La existencia del zoológico nacional refuerza la evidencia. El hábito cruel de enjaular animales para fines de entretenimiento familiar y de prestigio nacional es muestra del carácter perturbado de la mentalidad del puertorriqueño. Someter estas criaturas sintientes a condiciones de cautiverio es una práctica de crueldad inexcusable. Algunos biólogos contratados por la compañía de parques nacionales jurará que éstas especies viven mejor aprisionadas que en libertad, y tienen a bien condenarlas al tormento existencial del aburrimiento, a cambio de un bienestar raquítico y una suerte de seguridad imaginaria.
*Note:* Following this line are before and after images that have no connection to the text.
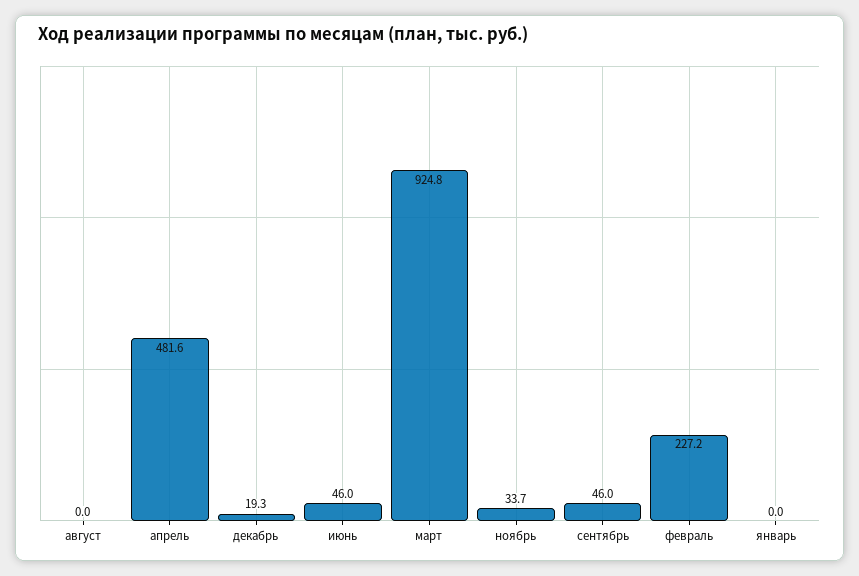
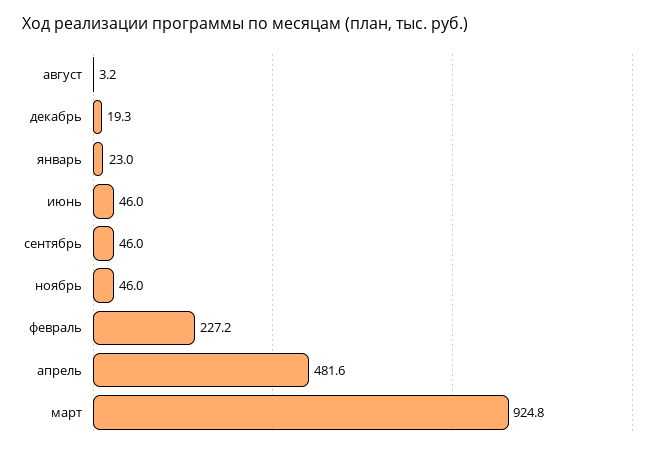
  {
-   "август": 0,
+   "август": 3.2,
    "апрель": 481.6,
    "декабрь": 19.3,
    "июнь": 46,
    "март": 924.8,
-   "ноябрь": 33.7,
+   "ноябрь": 46,
    "сентябрь": 46,
    "февраль": 227.2,
-   "январь": 0
+   "январь": 23
  }

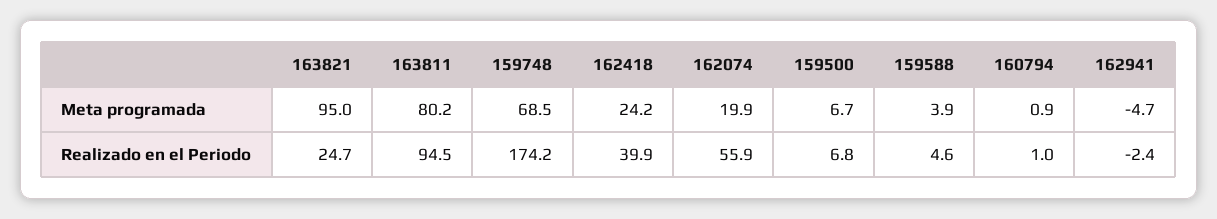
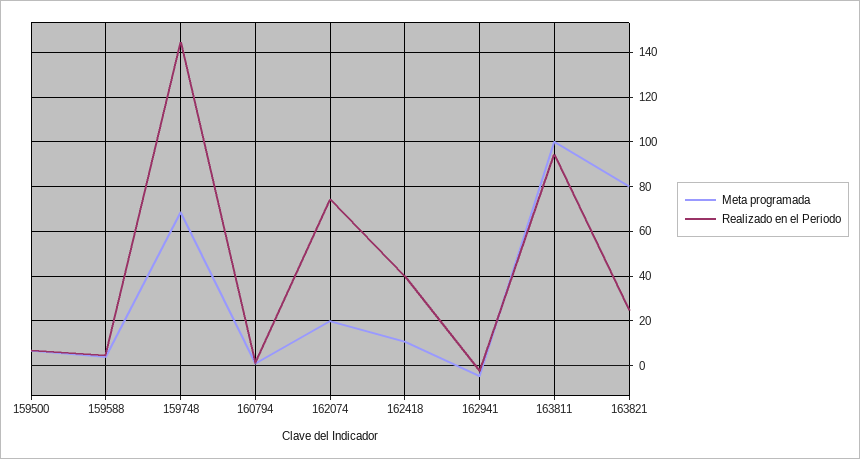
  {
    "Meta programada": {
-     "163821": 95,
+     "163821": 80,
-     "163811": 80.2,
+     "163811": 100,
      "159748": 68.5,
-     "162418": 24.2,
+     "162418": 10,
      "162074": 19.9,
      "159500": 6.7,
      "159588": 3.9,
      "160794": 0.9,
      "162941": -4.7
    },
    "Realizado en el Periodo": {
      "163821": 24.7,
      "163811": 94.5,
-     "159748": 174.2,
+     "159748": 145,
      "162418": 39.9,
-     "162074": 55.9,
+     "162074": 75,
      "159500": 6.8,
      "159588": 4.6,
      "160794": 1,
      "162941": -2.4
    }
  }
Así, secuestran y mercadean con animales de todas partes del mundo; los arrancan de sus hábitats naturales, de sus círculos sociales, rompen sus vínculos familiares y los encierran para el disfrute hedonista y antojadizo de algunos curiosos, que pagan para verlos sin reservas de conciencia ni remordimientos.Una sociedad que enseña a sus niños a disfrutar del animal cautivo por capricho humano no puede esperar que aprenda a respetarlo y a ser compasivo cuando se haga adulto. Nuestro Estado de Ley no tiene la fuerza moral para castigar el maltrato a los animales, porque sus propias leyes refuerzan las condiciones psicológicas que hacen posibles los malos tratos, ya bajo la modalidad experimental, ya en los corredores de la muerte en los refugios; ya en las matanzas oficiales por imponerles el estigma de especies extranjeras; ya por estimular legalmente las peleas de gallos, o por el placer de matar de los cazadores deportivos; ya por el vicio de encerrarlos en estrechas jaulas como negocio de entretenimiento público, en los zoológicos como en los circos.Una sociedad que enseña a sus niños a ignorar que estos animales sufren porque están forzados a vivir en cautiverio, en verdad no enseña sino que embrutece. Enseñémosle en vez que sienten, que sufren y se entristecen como sentimos y sufrimos y nos entristecemos nosotros, animales de la especie humana. Enseñémonos que también padecen los males anímicos de la nostalgia y del tedio, que se angustian y se hastían, que se deprimen y que algunos, por aliviar la carga insoportable del encierro, se suicidan o se mueren por dentro. Y todo ¿a cambio de qué? A cambio de un goce egoísta e insensible; enajenado e inconsecuente: ya por ánimo lucrativo, ya por la sonrisa fugaz de nuestras crías al precio de atormentar animales de por vida.
Nadie se confunda: cuando los niños ríen y gozan el pasadía en el zoológico no los estamos educando. Por el contrario, estamos adoctrinándolos en los vicios sádicos de nuestra cultura de crueldad. Y no, no aprenden nada de valor social. Más bien los domesticamos como se domestican también a los explotadores, a los abusadores y a los tiranos.
Quizá la esperanza de cambio en las mentalidades y hábitos culturales todavía sea utópica, sobre todo cuando se vive en una sociedad que encierra en jaulas a su propia gente, y cree que encerrando puede docilizar a los más salvajes de su propia especie; y si no, se place con saber que los indomeñables al menos sufren, y de saberlos sufrientes, satisface su propia sed de venganza, reteniéndolos encarcelados.
Quizá la crueldad tenga menos que ver con la maldad que con la ignorancia, y más aún con la estupidez que nos envicia porque nos embriaga, porque nos desensibiliza y nos hace indolentes e inmunes a los sufrimientos de otras especies animales, ¡coño! porque nos entretienen.
Mientras tanto, en nuestro zoológico nacional, el anciano simio ni se inmuta por las griterías de las hordas infantiles, aburridas e inquietadas por su arrogante desidia, hecha figura enmudecida y petrificada de hastío. Él sufre en silencio, y en su mirada yace impresa la huella de la crueldad humana.